Investing.com — OMV’s (ETR:OMVV) shares fell on Tuesday following its trading update that posted disappointing performance and signaled further headwinds ahead.
At 6:40 am (1040 GMT), OMV was trading 1.9% lower at €38.92.
The update, which covers the third quarter of 2024, hinted at small but incremental cuts to consensus estimates, with negative revisions expected in light of underperformance in key areas.
Jefferies in a note flagged the factors driving the underwhelming results. The brokerage pointed out that the company’s Fuels and Feedstock segment was hit by several one-off events, notably the temporary halt of operations at the Burghausen refinery, which weighed on margins and sales volumes.
OMV’s indicator margin of $5.0 per barrel came in above Jefferies’ forecast of $4.8, but still fell short of the broader consensus expectation of $6.1 per barrel. Utilization rates also disappointed, with OMV reporting 84%, well below the 90% Jefferies had anticipated.
While some aspects of OMV’s Chemicals & Materials segment provided modest upside, these were not enough to offset the overall drag from other divisions.
Polyolefin sales volumes increased by 0.06 million tonnes quarter-over-quarter, largely driven by joint ventures, but the impact on the bottom line was limited.

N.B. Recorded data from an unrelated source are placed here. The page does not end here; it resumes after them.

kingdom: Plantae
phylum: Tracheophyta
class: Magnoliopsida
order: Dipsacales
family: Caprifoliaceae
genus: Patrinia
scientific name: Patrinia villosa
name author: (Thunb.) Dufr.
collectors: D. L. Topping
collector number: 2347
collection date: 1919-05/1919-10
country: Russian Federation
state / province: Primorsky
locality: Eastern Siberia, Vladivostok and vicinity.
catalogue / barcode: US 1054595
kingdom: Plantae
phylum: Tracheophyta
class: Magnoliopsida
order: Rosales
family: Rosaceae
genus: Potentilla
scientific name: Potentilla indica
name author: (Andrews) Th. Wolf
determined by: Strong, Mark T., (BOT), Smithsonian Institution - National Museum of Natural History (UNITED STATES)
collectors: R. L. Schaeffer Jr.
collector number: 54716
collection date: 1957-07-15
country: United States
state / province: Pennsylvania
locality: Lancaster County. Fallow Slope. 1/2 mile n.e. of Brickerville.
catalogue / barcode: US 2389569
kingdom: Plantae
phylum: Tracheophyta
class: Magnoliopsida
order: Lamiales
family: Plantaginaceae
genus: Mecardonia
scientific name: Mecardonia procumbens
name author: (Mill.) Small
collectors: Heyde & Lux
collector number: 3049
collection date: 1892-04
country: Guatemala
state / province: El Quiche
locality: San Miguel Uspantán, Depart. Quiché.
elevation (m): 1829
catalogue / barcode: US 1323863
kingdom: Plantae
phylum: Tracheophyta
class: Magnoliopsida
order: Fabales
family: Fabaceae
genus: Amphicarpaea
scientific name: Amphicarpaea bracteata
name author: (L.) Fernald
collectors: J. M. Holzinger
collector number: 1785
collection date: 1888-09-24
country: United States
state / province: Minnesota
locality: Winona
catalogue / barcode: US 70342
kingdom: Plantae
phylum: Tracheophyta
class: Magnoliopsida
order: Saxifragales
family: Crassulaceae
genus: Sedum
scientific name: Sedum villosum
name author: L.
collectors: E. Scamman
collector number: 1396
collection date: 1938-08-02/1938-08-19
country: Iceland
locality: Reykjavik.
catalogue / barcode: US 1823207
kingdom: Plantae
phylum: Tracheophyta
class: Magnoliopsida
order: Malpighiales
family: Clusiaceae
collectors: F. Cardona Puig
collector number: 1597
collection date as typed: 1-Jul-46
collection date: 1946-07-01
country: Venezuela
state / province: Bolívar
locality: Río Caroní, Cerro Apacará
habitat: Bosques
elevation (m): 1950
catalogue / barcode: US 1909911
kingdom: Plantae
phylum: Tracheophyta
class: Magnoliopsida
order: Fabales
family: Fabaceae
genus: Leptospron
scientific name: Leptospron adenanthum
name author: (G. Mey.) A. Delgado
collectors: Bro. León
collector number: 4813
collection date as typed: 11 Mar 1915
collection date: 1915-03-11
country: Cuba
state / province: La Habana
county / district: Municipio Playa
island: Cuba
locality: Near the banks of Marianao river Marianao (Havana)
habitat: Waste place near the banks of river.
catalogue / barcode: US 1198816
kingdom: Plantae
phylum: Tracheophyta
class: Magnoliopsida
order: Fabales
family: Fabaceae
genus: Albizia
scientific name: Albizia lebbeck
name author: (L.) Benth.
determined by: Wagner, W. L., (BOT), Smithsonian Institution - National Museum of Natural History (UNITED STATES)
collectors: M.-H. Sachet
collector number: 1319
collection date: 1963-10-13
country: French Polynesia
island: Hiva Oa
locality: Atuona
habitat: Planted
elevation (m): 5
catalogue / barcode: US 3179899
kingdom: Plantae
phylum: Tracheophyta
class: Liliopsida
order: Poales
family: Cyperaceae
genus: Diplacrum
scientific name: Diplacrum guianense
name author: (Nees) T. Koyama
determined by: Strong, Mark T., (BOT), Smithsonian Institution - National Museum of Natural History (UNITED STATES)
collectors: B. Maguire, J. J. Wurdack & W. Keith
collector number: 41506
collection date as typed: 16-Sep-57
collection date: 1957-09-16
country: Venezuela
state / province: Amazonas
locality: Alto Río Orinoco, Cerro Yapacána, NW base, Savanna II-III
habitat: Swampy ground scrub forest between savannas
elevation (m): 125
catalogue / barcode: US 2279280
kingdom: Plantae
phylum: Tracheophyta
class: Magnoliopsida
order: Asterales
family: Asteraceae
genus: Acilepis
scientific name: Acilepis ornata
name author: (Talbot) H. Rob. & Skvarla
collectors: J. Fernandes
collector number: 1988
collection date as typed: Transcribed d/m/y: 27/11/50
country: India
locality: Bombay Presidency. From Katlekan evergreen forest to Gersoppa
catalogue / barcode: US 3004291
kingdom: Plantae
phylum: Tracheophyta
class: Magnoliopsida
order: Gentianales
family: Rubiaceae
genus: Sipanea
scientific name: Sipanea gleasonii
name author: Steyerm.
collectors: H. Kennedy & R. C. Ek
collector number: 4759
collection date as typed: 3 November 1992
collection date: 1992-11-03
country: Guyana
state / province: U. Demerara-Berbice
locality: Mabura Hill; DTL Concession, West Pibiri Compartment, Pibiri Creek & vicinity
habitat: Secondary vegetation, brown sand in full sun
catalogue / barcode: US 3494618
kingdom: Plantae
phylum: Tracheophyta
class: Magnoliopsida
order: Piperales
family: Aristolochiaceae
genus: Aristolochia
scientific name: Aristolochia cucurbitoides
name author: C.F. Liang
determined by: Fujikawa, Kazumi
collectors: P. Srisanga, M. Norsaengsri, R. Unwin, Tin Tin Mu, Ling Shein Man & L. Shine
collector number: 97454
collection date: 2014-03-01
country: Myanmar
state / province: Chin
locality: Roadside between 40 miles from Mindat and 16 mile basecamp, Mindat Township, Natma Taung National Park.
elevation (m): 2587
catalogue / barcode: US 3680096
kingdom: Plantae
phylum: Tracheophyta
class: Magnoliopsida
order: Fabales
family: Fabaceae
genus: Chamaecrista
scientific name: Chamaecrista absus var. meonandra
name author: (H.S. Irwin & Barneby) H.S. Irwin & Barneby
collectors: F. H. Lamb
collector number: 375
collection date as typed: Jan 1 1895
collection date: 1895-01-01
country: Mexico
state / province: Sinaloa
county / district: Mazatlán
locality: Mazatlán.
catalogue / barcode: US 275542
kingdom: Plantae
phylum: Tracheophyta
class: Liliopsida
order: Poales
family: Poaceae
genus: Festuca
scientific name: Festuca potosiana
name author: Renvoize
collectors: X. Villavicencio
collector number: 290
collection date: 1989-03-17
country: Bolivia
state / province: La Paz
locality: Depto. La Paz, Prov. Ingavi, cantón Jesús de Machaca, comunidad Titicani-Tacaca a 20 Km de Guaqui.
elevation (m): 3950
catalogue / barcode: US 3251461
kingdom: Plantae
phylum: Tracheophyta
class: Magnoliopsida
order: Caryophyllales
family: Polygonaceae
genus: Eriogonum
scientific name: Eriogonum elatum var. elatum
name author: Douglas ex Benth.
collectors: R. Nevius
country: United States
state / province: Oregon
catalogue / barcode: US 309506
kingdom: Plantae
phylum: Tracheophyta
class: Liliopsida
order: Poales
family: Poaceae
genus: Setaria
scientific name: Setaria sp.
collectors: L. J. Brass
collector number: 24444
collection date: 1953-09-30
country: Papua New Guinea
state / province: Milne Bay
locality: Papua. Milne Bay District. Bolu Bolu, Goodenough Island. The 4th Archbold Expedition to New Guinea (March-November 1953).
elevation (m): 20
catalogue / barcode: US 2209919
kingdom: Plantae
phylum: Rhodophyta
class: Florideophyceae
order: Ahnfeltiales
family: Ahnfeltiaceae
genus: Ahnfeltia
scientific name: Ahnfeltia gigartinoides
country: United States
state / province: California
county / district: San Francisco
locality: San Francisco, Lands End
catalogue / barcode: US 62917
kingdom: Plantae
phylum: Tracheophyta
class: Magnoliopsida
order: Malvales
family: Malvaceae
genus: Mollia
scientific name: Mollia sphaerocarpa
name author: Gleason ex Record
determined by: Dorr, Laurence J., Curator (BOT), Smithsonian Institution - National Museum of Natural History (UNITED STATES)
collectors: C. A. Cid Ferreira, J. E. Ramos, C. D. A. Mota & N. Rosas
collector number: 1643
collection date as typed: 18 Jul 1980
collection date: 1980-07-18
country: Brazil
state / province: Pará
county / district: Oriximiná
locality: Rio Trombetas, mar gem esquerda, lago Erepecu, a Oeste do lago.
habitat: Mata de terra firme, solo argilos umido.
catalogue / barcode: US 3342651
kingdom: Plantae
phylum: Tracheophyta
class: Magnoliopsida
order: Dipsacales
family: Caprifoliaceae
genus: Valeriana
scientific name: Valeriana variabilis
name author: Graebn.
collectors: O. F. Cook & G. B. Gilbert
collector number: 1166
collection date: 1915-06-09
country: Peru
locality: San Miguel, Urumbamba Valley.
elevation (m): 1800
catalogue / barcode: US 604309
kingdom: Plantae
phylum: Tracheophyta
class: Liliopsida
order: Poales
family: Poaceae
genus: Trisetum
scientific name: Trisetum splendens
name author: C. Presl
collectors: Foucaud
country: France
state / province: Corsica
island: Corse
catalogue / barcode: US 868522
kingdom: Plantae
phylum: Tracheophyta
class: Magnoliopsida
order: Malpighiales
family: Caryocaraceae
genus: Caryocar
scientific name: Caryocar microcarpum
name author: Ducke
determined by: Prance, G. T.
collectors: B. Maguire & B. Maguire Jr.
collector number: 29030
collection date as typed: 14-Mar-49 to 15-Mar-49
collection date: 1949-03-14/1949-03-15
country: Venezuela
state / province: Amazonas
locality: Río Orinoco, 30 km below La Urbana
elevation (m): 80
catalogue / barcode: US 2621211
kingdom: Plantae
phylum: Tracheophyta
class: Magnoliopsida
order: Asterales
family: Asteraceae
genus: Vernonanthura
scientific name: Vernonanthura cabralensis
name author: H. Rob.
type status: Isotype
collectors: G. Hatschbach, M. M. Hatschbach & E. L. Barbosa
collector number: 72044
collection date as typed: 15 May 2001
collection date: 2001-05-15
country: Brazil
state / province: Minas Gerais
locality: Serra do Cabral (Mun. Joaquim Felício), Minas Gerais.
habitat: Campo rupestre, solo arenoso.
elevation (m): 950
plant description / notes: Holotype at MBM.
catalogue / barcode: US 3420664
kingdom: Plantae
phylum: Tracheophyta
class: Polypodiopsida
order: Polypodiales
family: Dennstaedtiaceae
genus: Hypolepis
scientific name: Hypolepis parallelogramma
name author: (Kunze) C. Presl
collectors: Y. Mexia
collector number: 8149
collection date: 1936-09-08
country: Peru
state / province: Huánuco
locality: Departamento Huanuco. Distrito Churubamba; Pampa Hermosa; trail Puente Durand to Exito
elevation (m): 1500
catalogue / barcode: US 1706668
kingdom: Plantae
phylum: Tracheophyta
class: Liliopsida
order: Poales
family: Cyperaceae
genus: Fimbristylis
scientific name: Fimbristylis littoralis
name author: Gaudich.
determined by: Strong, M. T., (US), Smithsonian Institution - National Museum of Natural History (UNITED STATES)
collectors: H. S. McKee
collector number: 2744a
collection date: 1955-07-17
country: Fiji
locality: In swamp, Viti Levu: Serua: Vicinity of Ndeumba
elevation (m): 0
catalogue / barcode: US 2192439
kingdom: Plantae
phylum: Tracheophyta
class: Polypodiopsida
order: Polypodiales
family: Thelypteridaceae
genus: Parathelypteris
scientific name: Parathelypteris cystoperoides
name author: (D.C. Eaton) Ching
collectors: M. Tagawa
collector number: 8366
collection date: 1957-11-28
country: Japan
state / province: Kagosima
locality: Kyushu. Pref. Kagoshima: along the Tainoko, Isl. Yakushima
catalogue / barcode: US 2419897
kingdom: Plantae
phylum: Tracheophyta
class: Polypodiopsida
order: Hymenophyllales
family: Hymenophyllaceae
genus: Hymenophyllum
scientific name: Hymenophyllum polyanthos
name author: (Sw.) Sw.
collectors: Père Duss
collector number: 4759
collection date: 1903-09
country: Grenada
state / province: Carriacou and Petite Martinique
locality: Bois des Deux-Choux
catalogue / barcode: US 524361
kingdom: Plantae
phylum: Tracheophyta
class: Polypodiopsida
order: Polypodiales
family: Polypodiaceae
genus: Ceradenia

The company’s margins for monomers and polymers saw slight improvements, yet overall results were dampened by external factors, including disruptions in energy production.
Energy headwinds, particularly in Libya, proved to be a significant challenge. OMV’s production of 332,000 barrels of oil equivalent per day narrowly beat Jefferies’ estimate but was still below consensus expectations.